The Belfast Media Group offices on Hannahstown Hill
Gary McDonald Business Editor

THE Belfast Media Group is to relaunch its business under a new name and as a type of social enterprise.

The publishing company, headed by former Sinn Fein finance minister Máirtiín Ó Muilleoir and whose titles include the Andersonstown News, has been re-incorporated as Meáin Feirste.

It is understood he intends to establish the new entity as a community interest company (CIC) and to transfer all assets, trading business and staff from the existing operation.

And that will also potentially enable it to be eligible for certain types of grant-aid.

A CIC is a special type of limited company which exists to benefit the community rather than private shareholders.

It can be set up when the company provides a ‘community interest statement’ explaining what the business plans to do.

It must be set up under an ‘asset lock’, which is a legal promise stating that the company’s assets will only be used for its social objectives, and setting limits to the money it can pay to shareholders.

The Irish News understands that Meáin Feirste is currently establishing a board for community and business interests, as well as an international advisory board.

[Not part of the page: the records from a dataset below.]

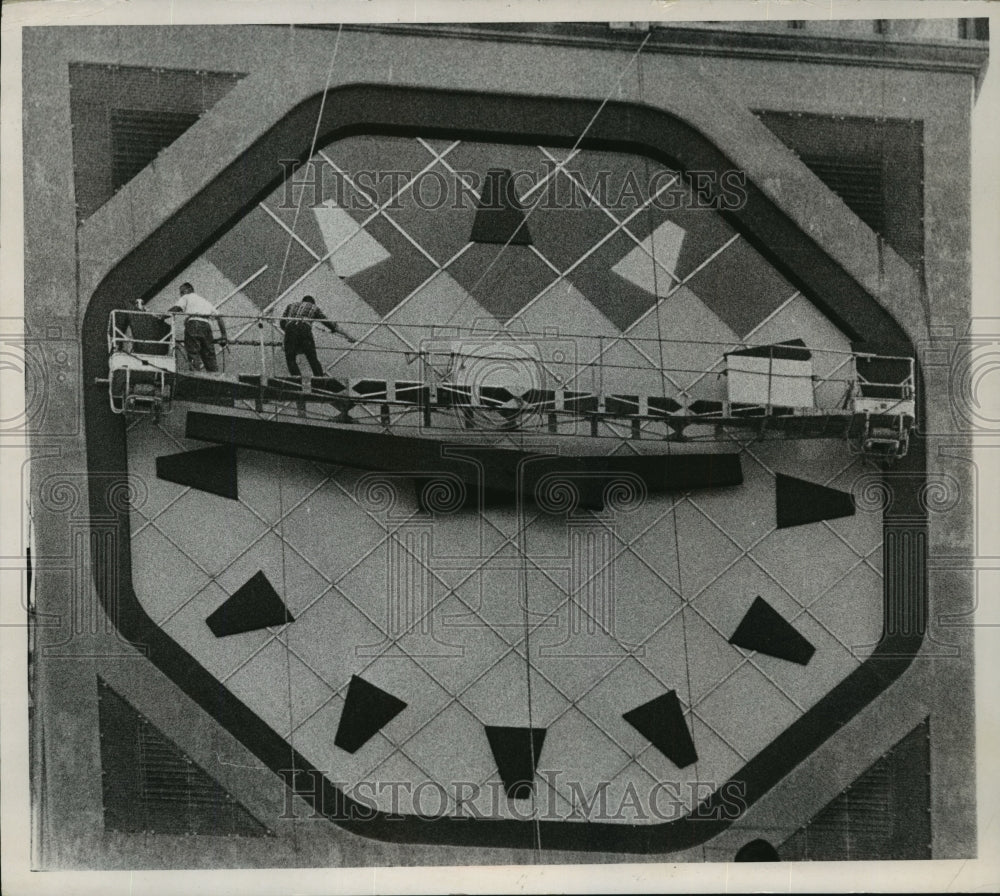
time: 2:45
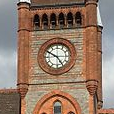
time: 4:50
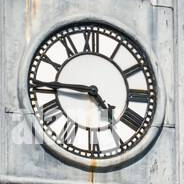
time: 4:45
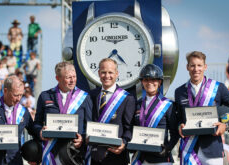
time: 4:38
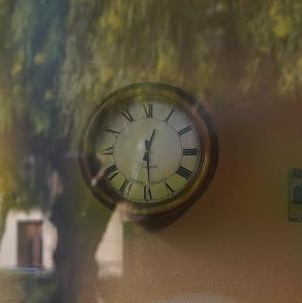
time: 12:29
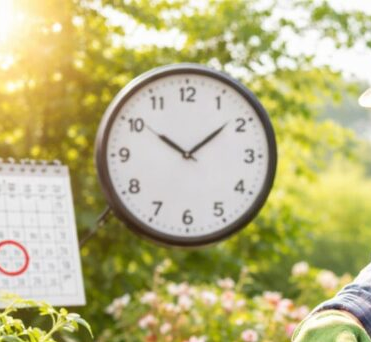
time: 10:08
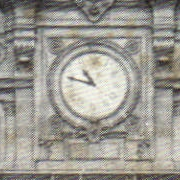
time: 10:47
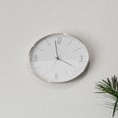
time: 3:58
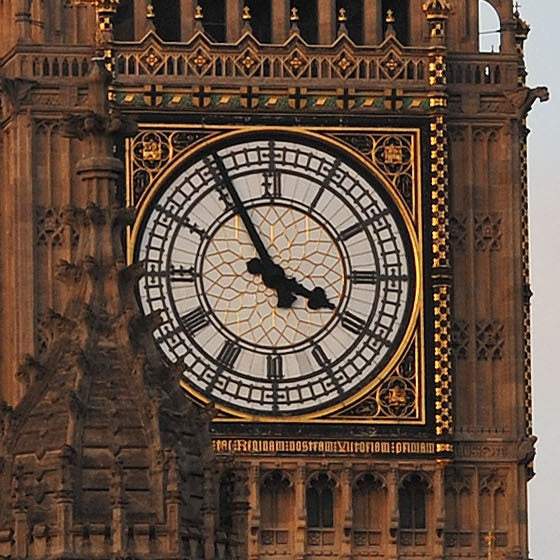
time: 3:55
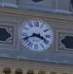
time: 3:41
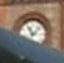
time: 11:07
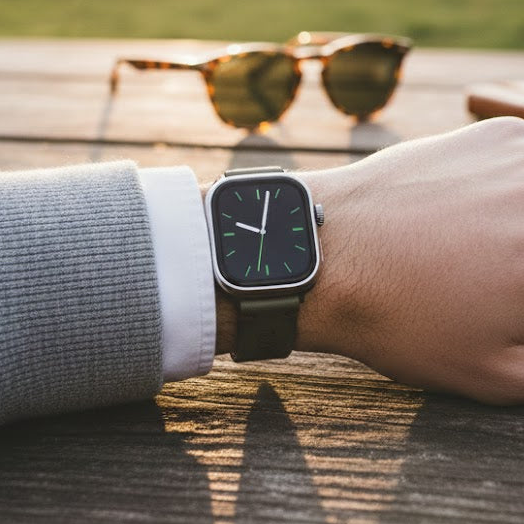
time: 10:02
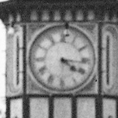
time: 4:16
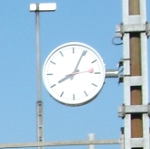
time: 8:04
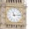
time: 11:13
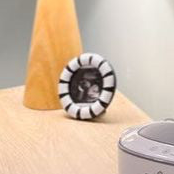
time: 6:10
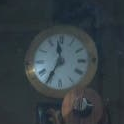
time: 11:35
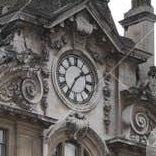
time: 1:35
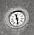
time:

But at the moment its only listed director is Mr Ó Muilleoir (61) , who since stepping down from front-line politics has spent much of his time in the US wooing potential investors to join the Belfast Media Group (BMG).

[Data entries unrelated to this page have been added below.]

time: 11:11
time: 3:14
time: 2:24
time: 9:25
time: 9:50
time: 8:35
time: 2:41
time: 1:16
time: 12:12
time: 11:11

It is believed that Meáin Feirste intends to have the CIC formally set up by the end of this month, after which it says it will "apply for grants".

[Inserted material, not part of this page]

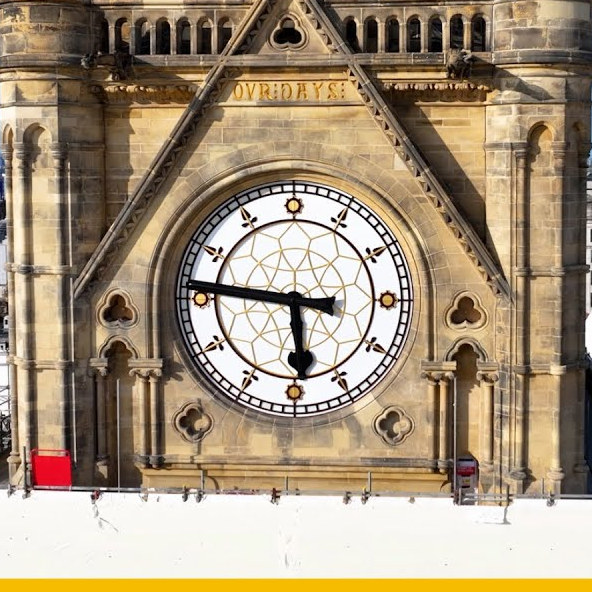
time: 5:46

The transfer of staff from BMG would then follow once business trading conditions return to normal, most likely by the summer.

The vision of the new company is to move towards a premium digital offering, including "pay-to-view" options for subscribers.

It plans to transition from print - where its current titles include the Andersonstown News, North Belfast News, South Belfast News and New York-based Irish Echo newspapers - to predominantly digital.

This move will involve what it says is a "retraining and refocussing" of its current staff of around 30.

Meáin Feirste's stated aim is also to maximise event sponsorship, display advertising and classified advertising as well as ensuring maximum return from its print editions, which it will use "to enhance the group's reputation and attraction to readers and advertisers".

In common with the wider print media sector, Belfast Media Group has seen declining income from traditional advertising, classified and paper sales.

In the year to March 2018 (its last set of publicly available accounts) its profits shrank to £234,500 on a reduced turnover of £1.5 million.

Originally established as Nuachtain in 2003, the business changed its name to the Belfast Media Group in 2009.

In October 2019 the group opened a consultation process with its staff, and Mr Ó Muilleoir confirmed that he was seeking a buyer for the company.

Its headquarters building and print hall on Hannahstown Hill had earlier been put up for sale for £750,000 as part of a planned relocation, which (like the sale of the business) never materialised, and it was later taken off the market.

However, is currently advertising for a number of offices within the Hannahstown Hill building to be rented at prices between £70 and £80 a week.

Mr Ó Muilleoir was unavailable for comment.